=== PROBLEM ===
Show the lines of the material that contain the word "stop".

== == ==

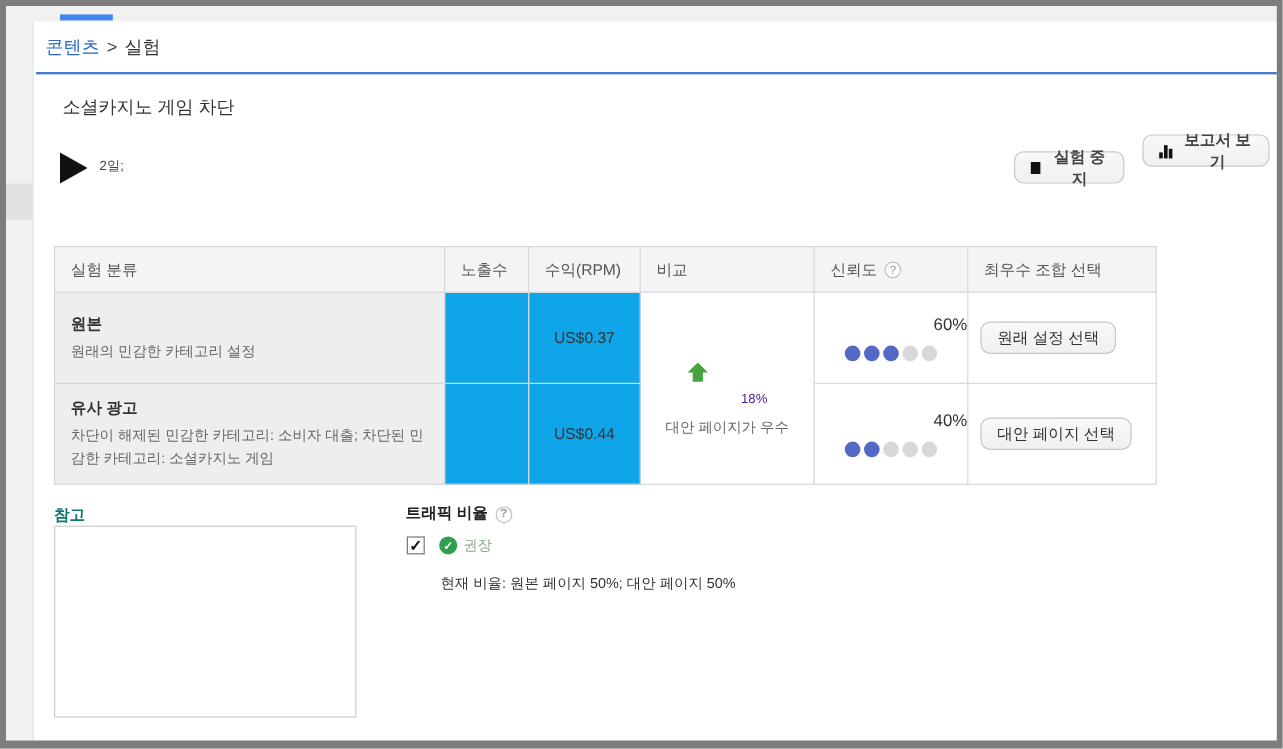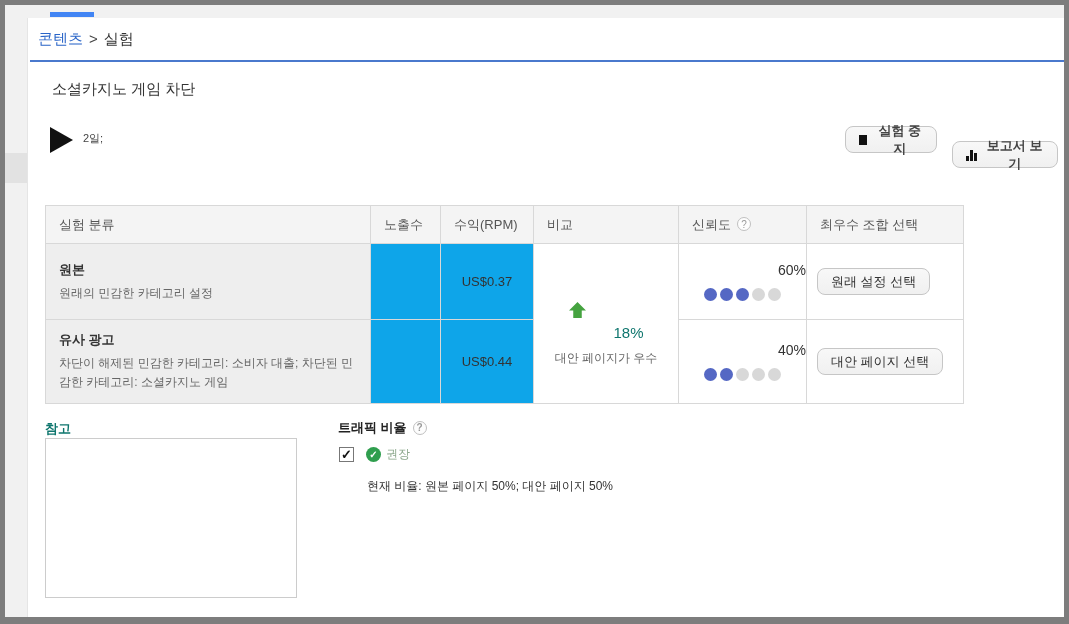--- a/index.html
+++ b/index.html
@@ -35,21 +35,21 @@
 
   .btn {
     display:inline-flex; align-items:center; justify-content:flex-end; gap:9px;
     background:linear-gradient(#f8f8f8,#f0f0f0);
     border:1px solid #c6c6c6; border-radius:8px;
     color:#333; font-size:13px; height:27px; padding:0 13px; cursor:pointer;
     font-family:"Liberation Sans", sans-serif;
   }
   .toolbar-btn { position:absolute; font-weight:bold; color:#444; }
   #stop-btn { left:845px; top:126px; width:92px; }
-  #report-btn { left:952px; top:141px; width:106px; }
+  #report-btn { left:952px; top:112px; width:106px; }
   .stop-square { width:10px; height:10px; background:#111; display:inline-block; }
   .bars-icon { display:inline-block; width:12px; height:12px; position:relative; }
   .bars-icon i { position:absolute; bottom:0; background:#111; width:3px; display:block; }
   .bars-icon i:nth-child(1){ left:0; height:5px; }
   .bars-icon i:nth-child(2){ left:4px; height:11px; }
   .bars-icon i:nth-child(3){ left:8px; height:8px; }
 
   table.experiment { position:absolute; left:45px; top:205px; border-collapse:collapse; table-layout:fixed; }
   table.experiment th, table.experiment td { border:1px solid #d8d8d8; vertical-align:middle; }
   table.experiment th {
@@ -57,21 +57,21 @@
     font-size:13px; font-weight:normal; color:#555;
   }
   td.variant-cell { background:#eeeeee; padding:10px 13px; }
   .variant-name { font-size:13px; font-weight:bold; color:#333; margin-bottom:5px; }
   .variant-desc { font-size:12px; color:#666; line-height:1.55; }
   tr.row1 td { height:76px; }
   tr.row2 td { height:84px; }
   td.num-cell { text-align:center; font-size:13px; color:#333; background:#0ea5e9; }
   td.compare-cell { text-align:center; background:#fff; }
   .compare-top { display:flex; align-items:center; justify-content:center; gap:26px; }
-  .compare-pct { font-size:15px; color:#0f766e;margin-top:44px; }
+  .compare-pct { font-size:11px; color:#4c1d95;margin-top:44px; }
   .compare-note { font-size:12px; color:#666; margin-top:9px; }
   .arrow-up { width:19px; height:17px; display:inline-block; }
   td.conf-cell { text-align:right; background:#fff; }
   .conf-pct { font-size:14px; color:#333; margin-bottom:10px; }
   .dots { display:flex; justify-content:center; gap:3px; }
   .dot { width:13px; height:13px; border-radius:50%; background:#d8d8d8; display:inline-block; }
   .dot.filled { background:#5568c4; }
   td.action-cell { background:#fff; padding-left:10px; }
 
   .help-circle {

== == ==

=== RESULT BELOW ===
   #stop-btn { left:845px; top:126px; width:92px; }
   .stop-square { width:10px; height:10px; background:#111; display:inline-block; }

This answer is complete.